Roosevelt, Lincoln, May Baskets and The Bible

By Rev. H. Kenneth Dutille Jr. | May 14, 2020
Rev. H. Kenneth Dutille Jr.

As I readied this week’s column I thought back about growing up in Greene, a town in Androscoggin County, during the 1950s and 1960s. I was young and somewhat innocent. One tradition that I remember folks talking about when the end of April was approaching was hanging May Baskets. Winters back in the day were harsh and long and Dad would have to shovel the coal to keep the old county house from freezing. Whispers through the town and church began circulating as to who might be on their May Basket list.

According to the National Public Radio: “Through the 19th and 20th centuries, May Basket Day celebrations took place all across the nation:

A reporter in Sterling, Ill who wrote for the town's newspaper, The Gazette, explained in 1871 the seasonal ritual this way: “A May-basket is — well, I hardly know how to describe it; but 'tis something to be hung on a door. Made of paper generally, it contains almost anything, by way of small presents you have in mind to put in it, together with your respects, best wishes — love, perhaps. It is hung after dark at the door of anybody the hanger fancies. When done, the said hanger knocks and scampers.”

This not only was a fun family event and taught kids how to keep a secret and focus our attention on others instead of putting oneself first. But as many traditions this also kind of fell by the wayside because people found it necessary to work more. The “keeping up with the Jones” syndrome seemed to come into play at times, thus the feeling that we need more money. Conveniences also took their place too, making us think that “instant is better.”

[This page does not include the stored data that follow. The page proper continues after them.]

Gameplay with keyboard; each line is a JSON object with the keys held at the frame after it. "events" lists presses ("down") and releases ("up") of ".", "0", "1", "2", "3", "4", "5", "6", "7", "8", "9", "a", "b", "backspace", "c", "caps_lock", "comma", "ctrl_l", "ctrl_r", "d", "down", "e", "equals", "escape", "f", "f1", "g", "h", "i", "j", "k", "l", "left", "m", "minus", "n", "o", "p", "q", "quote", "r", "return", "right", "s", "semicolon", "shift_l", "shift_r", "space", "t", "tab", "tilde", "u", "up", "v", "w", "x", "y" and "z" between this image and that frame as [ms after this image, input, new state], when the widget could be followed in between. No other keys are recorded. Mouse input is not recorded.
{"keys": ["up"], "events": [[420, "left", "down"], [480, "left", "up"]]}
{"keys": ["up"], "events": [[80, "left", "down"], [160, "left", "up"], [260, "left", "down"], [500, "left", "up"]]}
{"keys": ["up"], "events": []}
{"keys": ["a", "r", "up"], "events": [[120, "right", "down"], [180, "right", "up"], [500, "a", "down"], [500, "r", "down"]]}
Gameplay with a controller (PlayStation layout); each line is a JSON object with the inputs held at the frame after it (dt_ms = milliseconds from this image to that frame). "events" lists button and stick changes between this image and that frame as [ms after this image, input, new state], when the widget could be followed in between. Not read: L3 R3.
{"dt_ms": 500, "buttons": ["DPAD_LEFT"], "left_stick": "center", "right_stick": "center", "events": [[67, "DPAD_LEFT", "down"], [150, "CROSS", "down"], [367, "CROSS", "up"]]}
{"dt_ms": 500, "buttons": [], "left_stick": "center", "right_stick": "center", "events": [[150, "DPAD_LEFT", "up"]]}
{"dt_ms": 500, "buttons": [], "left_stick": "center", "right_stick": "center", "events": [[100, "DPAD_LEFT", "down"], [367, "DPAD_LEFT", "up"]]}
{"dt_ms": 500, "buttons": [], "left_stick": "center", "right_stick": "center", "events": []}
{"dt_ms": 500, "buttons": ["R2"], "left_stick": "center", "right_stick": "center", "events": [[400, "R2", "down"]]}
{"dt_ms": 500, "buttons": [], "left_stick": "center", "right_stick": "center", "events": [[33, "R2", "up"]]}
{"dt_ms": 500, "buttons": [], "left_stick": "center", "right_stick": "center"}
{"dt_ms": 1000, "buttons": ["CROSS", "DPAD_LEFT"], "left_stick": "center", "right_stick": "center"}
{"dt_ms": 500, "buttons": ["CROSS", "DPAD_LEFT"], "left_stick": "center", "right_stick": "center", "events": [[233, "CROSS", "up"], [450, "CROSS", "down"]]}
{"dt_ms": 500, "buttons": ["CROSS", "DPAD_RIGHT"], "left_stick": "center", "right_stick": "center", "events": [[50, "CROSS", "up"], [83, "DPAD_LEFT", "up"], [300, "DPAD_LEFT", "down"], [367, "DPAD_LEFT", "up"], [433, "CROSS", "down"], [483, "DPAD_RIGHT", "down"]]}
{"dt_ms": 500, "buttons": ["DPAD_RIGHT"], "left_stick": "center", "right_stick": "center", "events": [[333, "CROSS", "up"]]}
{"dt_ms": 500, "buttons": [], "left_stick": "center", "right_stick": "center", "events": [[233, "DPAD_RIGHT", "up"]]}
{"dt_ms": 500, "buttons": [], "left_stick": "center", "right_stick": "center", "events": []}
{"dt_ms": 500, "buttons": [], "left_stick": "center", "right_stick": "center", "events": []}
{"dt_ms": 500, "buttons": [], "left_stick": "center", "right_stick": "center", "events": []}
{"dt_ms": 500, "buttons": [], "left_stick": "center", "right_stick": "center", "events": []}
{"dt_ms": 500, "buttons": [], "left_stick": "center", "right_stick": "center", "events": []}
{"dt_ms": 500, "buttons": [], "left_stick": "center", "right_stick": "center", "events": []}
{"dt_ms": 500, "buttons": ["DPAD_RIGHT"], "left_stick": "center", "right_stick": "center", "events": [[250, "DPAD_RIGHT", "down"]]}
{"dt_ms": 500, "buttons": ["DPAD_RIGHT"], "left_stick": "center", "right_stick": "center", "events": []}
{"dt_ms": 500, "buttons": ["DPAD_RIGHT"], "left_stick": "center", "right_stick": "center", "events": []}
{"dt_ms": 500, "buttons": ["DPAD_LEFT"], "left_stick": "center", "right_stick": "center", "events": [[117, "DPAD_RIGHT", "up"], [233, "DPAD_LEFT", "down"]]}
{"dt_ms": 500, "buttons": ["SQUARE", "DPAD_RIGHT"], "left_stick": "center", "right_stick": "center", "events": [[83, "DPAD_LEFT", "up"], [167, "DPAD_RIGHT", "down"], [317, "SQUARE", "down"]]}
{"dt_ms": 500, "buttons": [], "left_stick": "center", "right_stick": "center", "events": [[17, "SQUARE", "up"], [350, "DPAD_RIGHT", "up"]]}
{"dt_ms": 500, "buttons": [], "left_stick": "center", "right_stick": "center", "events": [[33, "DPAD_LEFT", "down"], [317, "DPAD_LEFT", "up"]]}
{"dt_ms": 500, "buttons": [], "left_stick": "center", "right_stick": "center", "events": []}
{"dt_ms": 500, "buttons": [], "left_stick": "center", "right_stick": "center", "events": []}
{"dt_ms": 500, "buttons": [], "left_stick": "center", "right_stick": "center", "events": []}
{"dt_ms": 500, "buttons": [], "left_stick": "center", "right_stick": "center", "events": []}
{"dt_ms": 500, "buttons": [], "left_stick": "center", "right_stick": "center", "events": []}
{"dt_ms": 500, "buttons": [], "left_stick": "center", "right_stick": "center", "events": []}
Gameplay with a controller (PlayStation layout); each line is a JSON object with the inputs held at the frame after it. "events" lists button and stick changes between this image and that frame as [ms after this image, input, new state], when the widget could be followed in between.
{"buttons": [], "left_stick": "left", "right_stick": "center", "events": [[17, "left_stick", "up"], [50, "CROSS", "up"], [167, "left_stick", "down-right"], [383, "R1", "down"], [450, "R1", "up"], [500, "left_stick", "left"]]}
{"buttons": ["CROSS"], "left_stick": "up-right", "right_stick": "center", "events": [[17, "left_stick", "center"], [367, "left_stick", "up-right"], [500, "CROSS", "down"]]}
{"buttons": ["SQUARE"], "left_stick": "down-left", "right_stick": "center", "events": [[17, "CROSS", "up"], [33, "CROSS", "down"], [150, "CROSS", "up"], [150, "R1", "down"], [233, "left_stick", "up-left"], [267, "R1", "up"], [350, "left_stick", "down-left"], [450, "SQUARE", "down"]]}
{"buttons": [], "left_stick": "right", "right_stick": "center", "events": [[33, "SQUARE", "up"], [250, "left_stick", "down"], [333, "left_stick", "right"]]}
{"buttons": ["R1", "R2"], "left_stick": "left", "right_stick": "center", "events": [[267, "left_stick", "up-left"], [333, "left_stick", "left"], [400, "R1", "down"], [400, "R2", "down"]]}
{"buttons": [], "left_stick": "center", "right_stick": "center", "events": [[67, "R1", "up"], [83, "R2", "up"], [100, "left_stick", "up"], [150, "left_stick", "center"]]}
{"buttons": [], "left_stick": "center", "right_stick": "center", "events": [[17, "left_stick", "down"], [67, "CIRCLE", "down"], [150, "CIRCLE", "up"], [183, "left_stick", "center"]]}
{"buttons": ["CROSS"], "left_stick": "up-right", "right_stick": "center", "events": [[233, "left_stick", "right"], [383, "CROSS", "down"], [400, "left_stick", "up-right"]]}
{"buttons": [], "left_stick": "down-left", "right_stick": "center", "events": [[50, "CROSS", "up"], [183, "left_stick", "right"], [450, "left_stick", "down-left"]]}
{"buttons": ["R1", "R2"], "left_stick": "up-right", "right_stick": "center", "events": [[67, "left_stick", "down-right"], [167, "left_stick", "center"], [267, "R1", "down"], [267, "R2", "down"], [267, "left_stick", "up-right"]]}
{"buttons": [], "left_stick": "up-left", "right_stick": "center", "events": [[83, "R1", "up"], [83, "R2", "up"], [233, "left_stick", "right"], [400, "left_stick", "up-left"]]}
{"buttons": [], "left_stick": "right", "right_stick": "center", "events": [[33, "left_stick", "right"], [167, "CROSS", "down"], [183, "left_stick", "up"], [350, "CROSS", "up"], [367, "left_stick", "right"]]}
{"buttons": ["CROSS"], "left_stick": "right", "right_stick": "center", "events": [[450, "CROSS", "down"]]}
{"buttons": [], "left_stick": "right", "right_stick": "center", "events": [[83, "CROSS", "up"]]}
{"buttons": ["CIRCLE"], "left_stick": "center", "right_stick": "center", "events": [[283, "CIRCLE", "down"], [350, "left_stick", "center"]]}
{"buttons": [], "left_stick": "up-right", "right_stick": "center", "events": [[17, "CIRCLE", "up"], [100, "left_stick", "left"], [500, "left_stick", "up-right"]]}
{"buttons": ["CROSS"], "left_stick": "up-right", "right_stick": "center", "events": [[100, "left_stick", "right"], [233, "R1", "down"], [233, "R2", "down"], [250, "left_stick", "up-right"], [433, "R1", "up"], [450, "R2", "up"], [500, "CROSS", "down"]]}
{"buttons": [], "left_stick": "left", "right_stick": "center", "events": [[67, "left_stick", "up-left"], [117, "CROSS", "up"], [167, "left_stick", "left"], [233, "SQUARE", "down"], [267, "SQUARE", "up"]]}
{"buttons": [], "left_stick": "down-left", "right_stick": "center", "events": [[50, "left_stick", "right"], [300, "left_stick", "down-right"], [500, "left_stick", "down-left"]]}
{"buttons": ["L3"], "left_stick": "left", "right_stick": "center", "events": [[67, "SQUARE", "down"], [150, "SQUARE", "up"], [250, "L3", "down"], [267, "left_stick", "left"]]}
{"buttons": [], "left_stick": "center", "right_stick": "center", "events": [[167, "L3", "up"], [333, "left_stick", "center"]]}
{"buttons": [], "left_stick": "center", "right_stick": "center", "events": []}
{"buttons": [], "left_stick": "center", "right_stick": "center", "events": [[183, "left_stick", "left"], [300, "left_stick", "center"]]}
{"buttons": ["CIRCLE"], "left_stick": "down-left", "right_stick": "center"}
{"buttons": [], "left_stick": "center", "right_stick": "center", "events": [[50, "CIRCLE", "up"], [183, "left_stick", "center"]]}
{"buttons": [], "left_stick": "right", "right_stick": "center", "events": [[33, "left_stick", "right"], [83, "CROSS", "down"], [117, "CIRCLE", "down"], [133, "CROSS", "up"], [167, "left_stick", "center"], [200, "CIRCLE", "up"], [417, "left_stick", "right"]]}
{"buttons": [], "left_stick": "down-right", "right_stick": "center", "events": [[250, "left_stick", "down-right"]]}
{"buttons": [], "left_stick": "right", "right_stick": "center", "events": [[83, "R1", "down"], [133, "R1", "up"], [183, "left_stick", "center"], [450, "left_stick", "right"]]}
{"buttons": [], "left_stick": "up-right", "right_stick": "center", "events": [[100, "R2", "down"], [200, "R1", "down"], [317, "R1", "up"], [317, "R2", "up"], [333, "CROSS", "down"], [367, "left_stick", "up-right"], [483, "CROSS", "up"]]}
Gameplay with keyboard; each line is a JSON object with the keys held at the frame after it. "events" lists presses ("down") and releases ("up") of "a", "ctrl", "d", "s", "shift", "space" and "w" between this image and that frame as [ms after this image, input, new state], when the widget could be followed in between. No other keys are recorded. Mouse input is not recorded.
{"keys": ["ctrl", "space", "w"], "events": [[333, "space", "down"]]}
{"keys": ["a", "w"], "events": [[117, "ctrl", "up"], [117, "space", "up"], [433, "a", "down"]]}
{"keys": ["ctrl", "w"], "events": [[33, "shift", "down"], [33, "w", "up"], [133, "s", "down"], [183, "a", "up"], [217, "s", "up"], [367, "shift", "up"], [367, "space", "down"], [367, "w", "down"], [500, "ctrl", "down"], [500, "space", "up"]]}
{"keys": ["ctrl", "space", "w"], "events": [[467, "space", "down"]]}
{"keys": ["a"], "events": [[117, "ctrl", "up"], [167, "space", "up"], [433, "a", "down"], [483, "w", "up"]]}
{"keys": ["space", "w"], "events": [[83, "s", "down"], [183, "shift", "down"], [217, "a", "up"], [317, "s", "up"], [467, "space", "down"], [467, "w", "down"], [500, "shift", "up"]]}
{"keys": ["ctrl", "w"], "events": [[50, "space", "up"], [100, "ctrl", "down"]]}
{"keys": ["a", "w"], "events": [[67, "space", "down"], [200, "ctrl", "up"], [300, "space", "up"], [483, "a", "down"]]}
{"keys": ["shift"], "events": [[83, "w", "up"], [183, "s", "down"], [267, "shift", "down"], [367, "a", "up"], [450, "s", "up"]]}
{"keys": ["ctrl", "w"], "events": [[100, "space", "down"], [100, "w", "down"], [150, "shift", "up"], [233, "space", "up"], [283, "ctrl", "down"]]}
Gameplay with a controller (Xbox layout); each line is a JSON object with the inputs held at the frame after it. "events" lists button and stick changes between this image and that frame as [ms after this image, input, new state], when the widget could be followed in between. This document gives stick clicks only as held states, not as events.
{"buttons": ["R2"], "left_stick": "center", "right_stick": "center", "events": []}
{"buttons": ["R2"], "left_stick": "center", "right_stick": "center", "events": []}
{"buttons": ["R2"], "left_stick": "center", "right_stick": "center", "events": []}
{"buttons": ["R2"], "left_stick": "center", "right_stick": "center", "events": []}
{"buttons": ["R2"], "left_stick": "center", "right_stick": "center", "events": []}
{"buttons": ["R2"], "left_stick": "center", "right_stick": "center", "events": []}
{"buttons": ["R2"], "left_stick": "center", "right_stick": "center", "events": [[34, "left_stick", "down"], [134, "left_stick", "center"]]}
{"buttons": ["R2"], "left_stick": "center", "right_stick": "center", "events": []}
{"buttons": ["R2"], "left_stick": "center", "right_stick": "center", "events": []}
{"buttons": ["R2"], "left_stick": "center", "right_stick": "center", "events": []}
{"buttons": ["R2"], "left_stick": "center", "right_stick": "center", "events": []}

This coronavirus, as serious as it has been and still is, has made us stop and realize that we have people around us and stop to think what might their needs be or how can I help them? The news reports show neighbors singing together, clanging pans and hanging hearts on medical workers mailboxes and even clapping in a parade of vehicles for a birthday guest or encouraging first responders.

As we work through each day of this pandemic lets continue to put a friend, neighbor or even someone we do not know first. But be sure the social distancing is kept in practice too.

While the world is in turmoil because of the coronavirus pandemic, we can rest in God’s promise to never abandon us during troubling times.

As we do our best to follow the protocols set up by our local officials, let us proceed in the spirit of the old May Basket Tradition, exhibiting respect, best wishes — love, for our first responder, health providers our family and friends.

Our nation was paralyzed in the economic fear of the Great Depression and President Franklin Roosevelt during his 1933 inaugural address said: "The only thing we have to fear is fear itself.”

Abraham Lincoln, something of an intellectual himself, was a fan of the old Persian saying, “These things will pass,” because it is "true and appropriate in all times and situations," Lincoln said. "How much it expresses! How consoling in the depths of affliction!" Right now, my friend, you might be thinking that things will never get any better but today will fade away.

Second Corinthians 4:16-18 talks about problems being short-lived. “Even though on the outside it often looks like things are falling apart on us, on the inside, where God is making new life, not a day goes by without his unfolding grace. These hard times are small potatoes compared to the coming good times, the lavish celebration prepared for us. There’s far more here than meets the eye. The things we see now are here today, gone tomorrow. But the things we can’t see now will last forever.”(The Message Bible)

“Cast all your anxiety on him because he cares for you.” (1 Peter 5:7)

Let each of us stay focused on the blessings we receive each day, regardless of how great or small they might be.

Keep strong and we will get through this together.

 

Rev. H. Kenneth Dutille Jr. of Rockland, is a retired minister with the Maine Sea Coast Mission and does offer preaching. He has been chosen twice to be Chaplain of the Day for the United States Senate.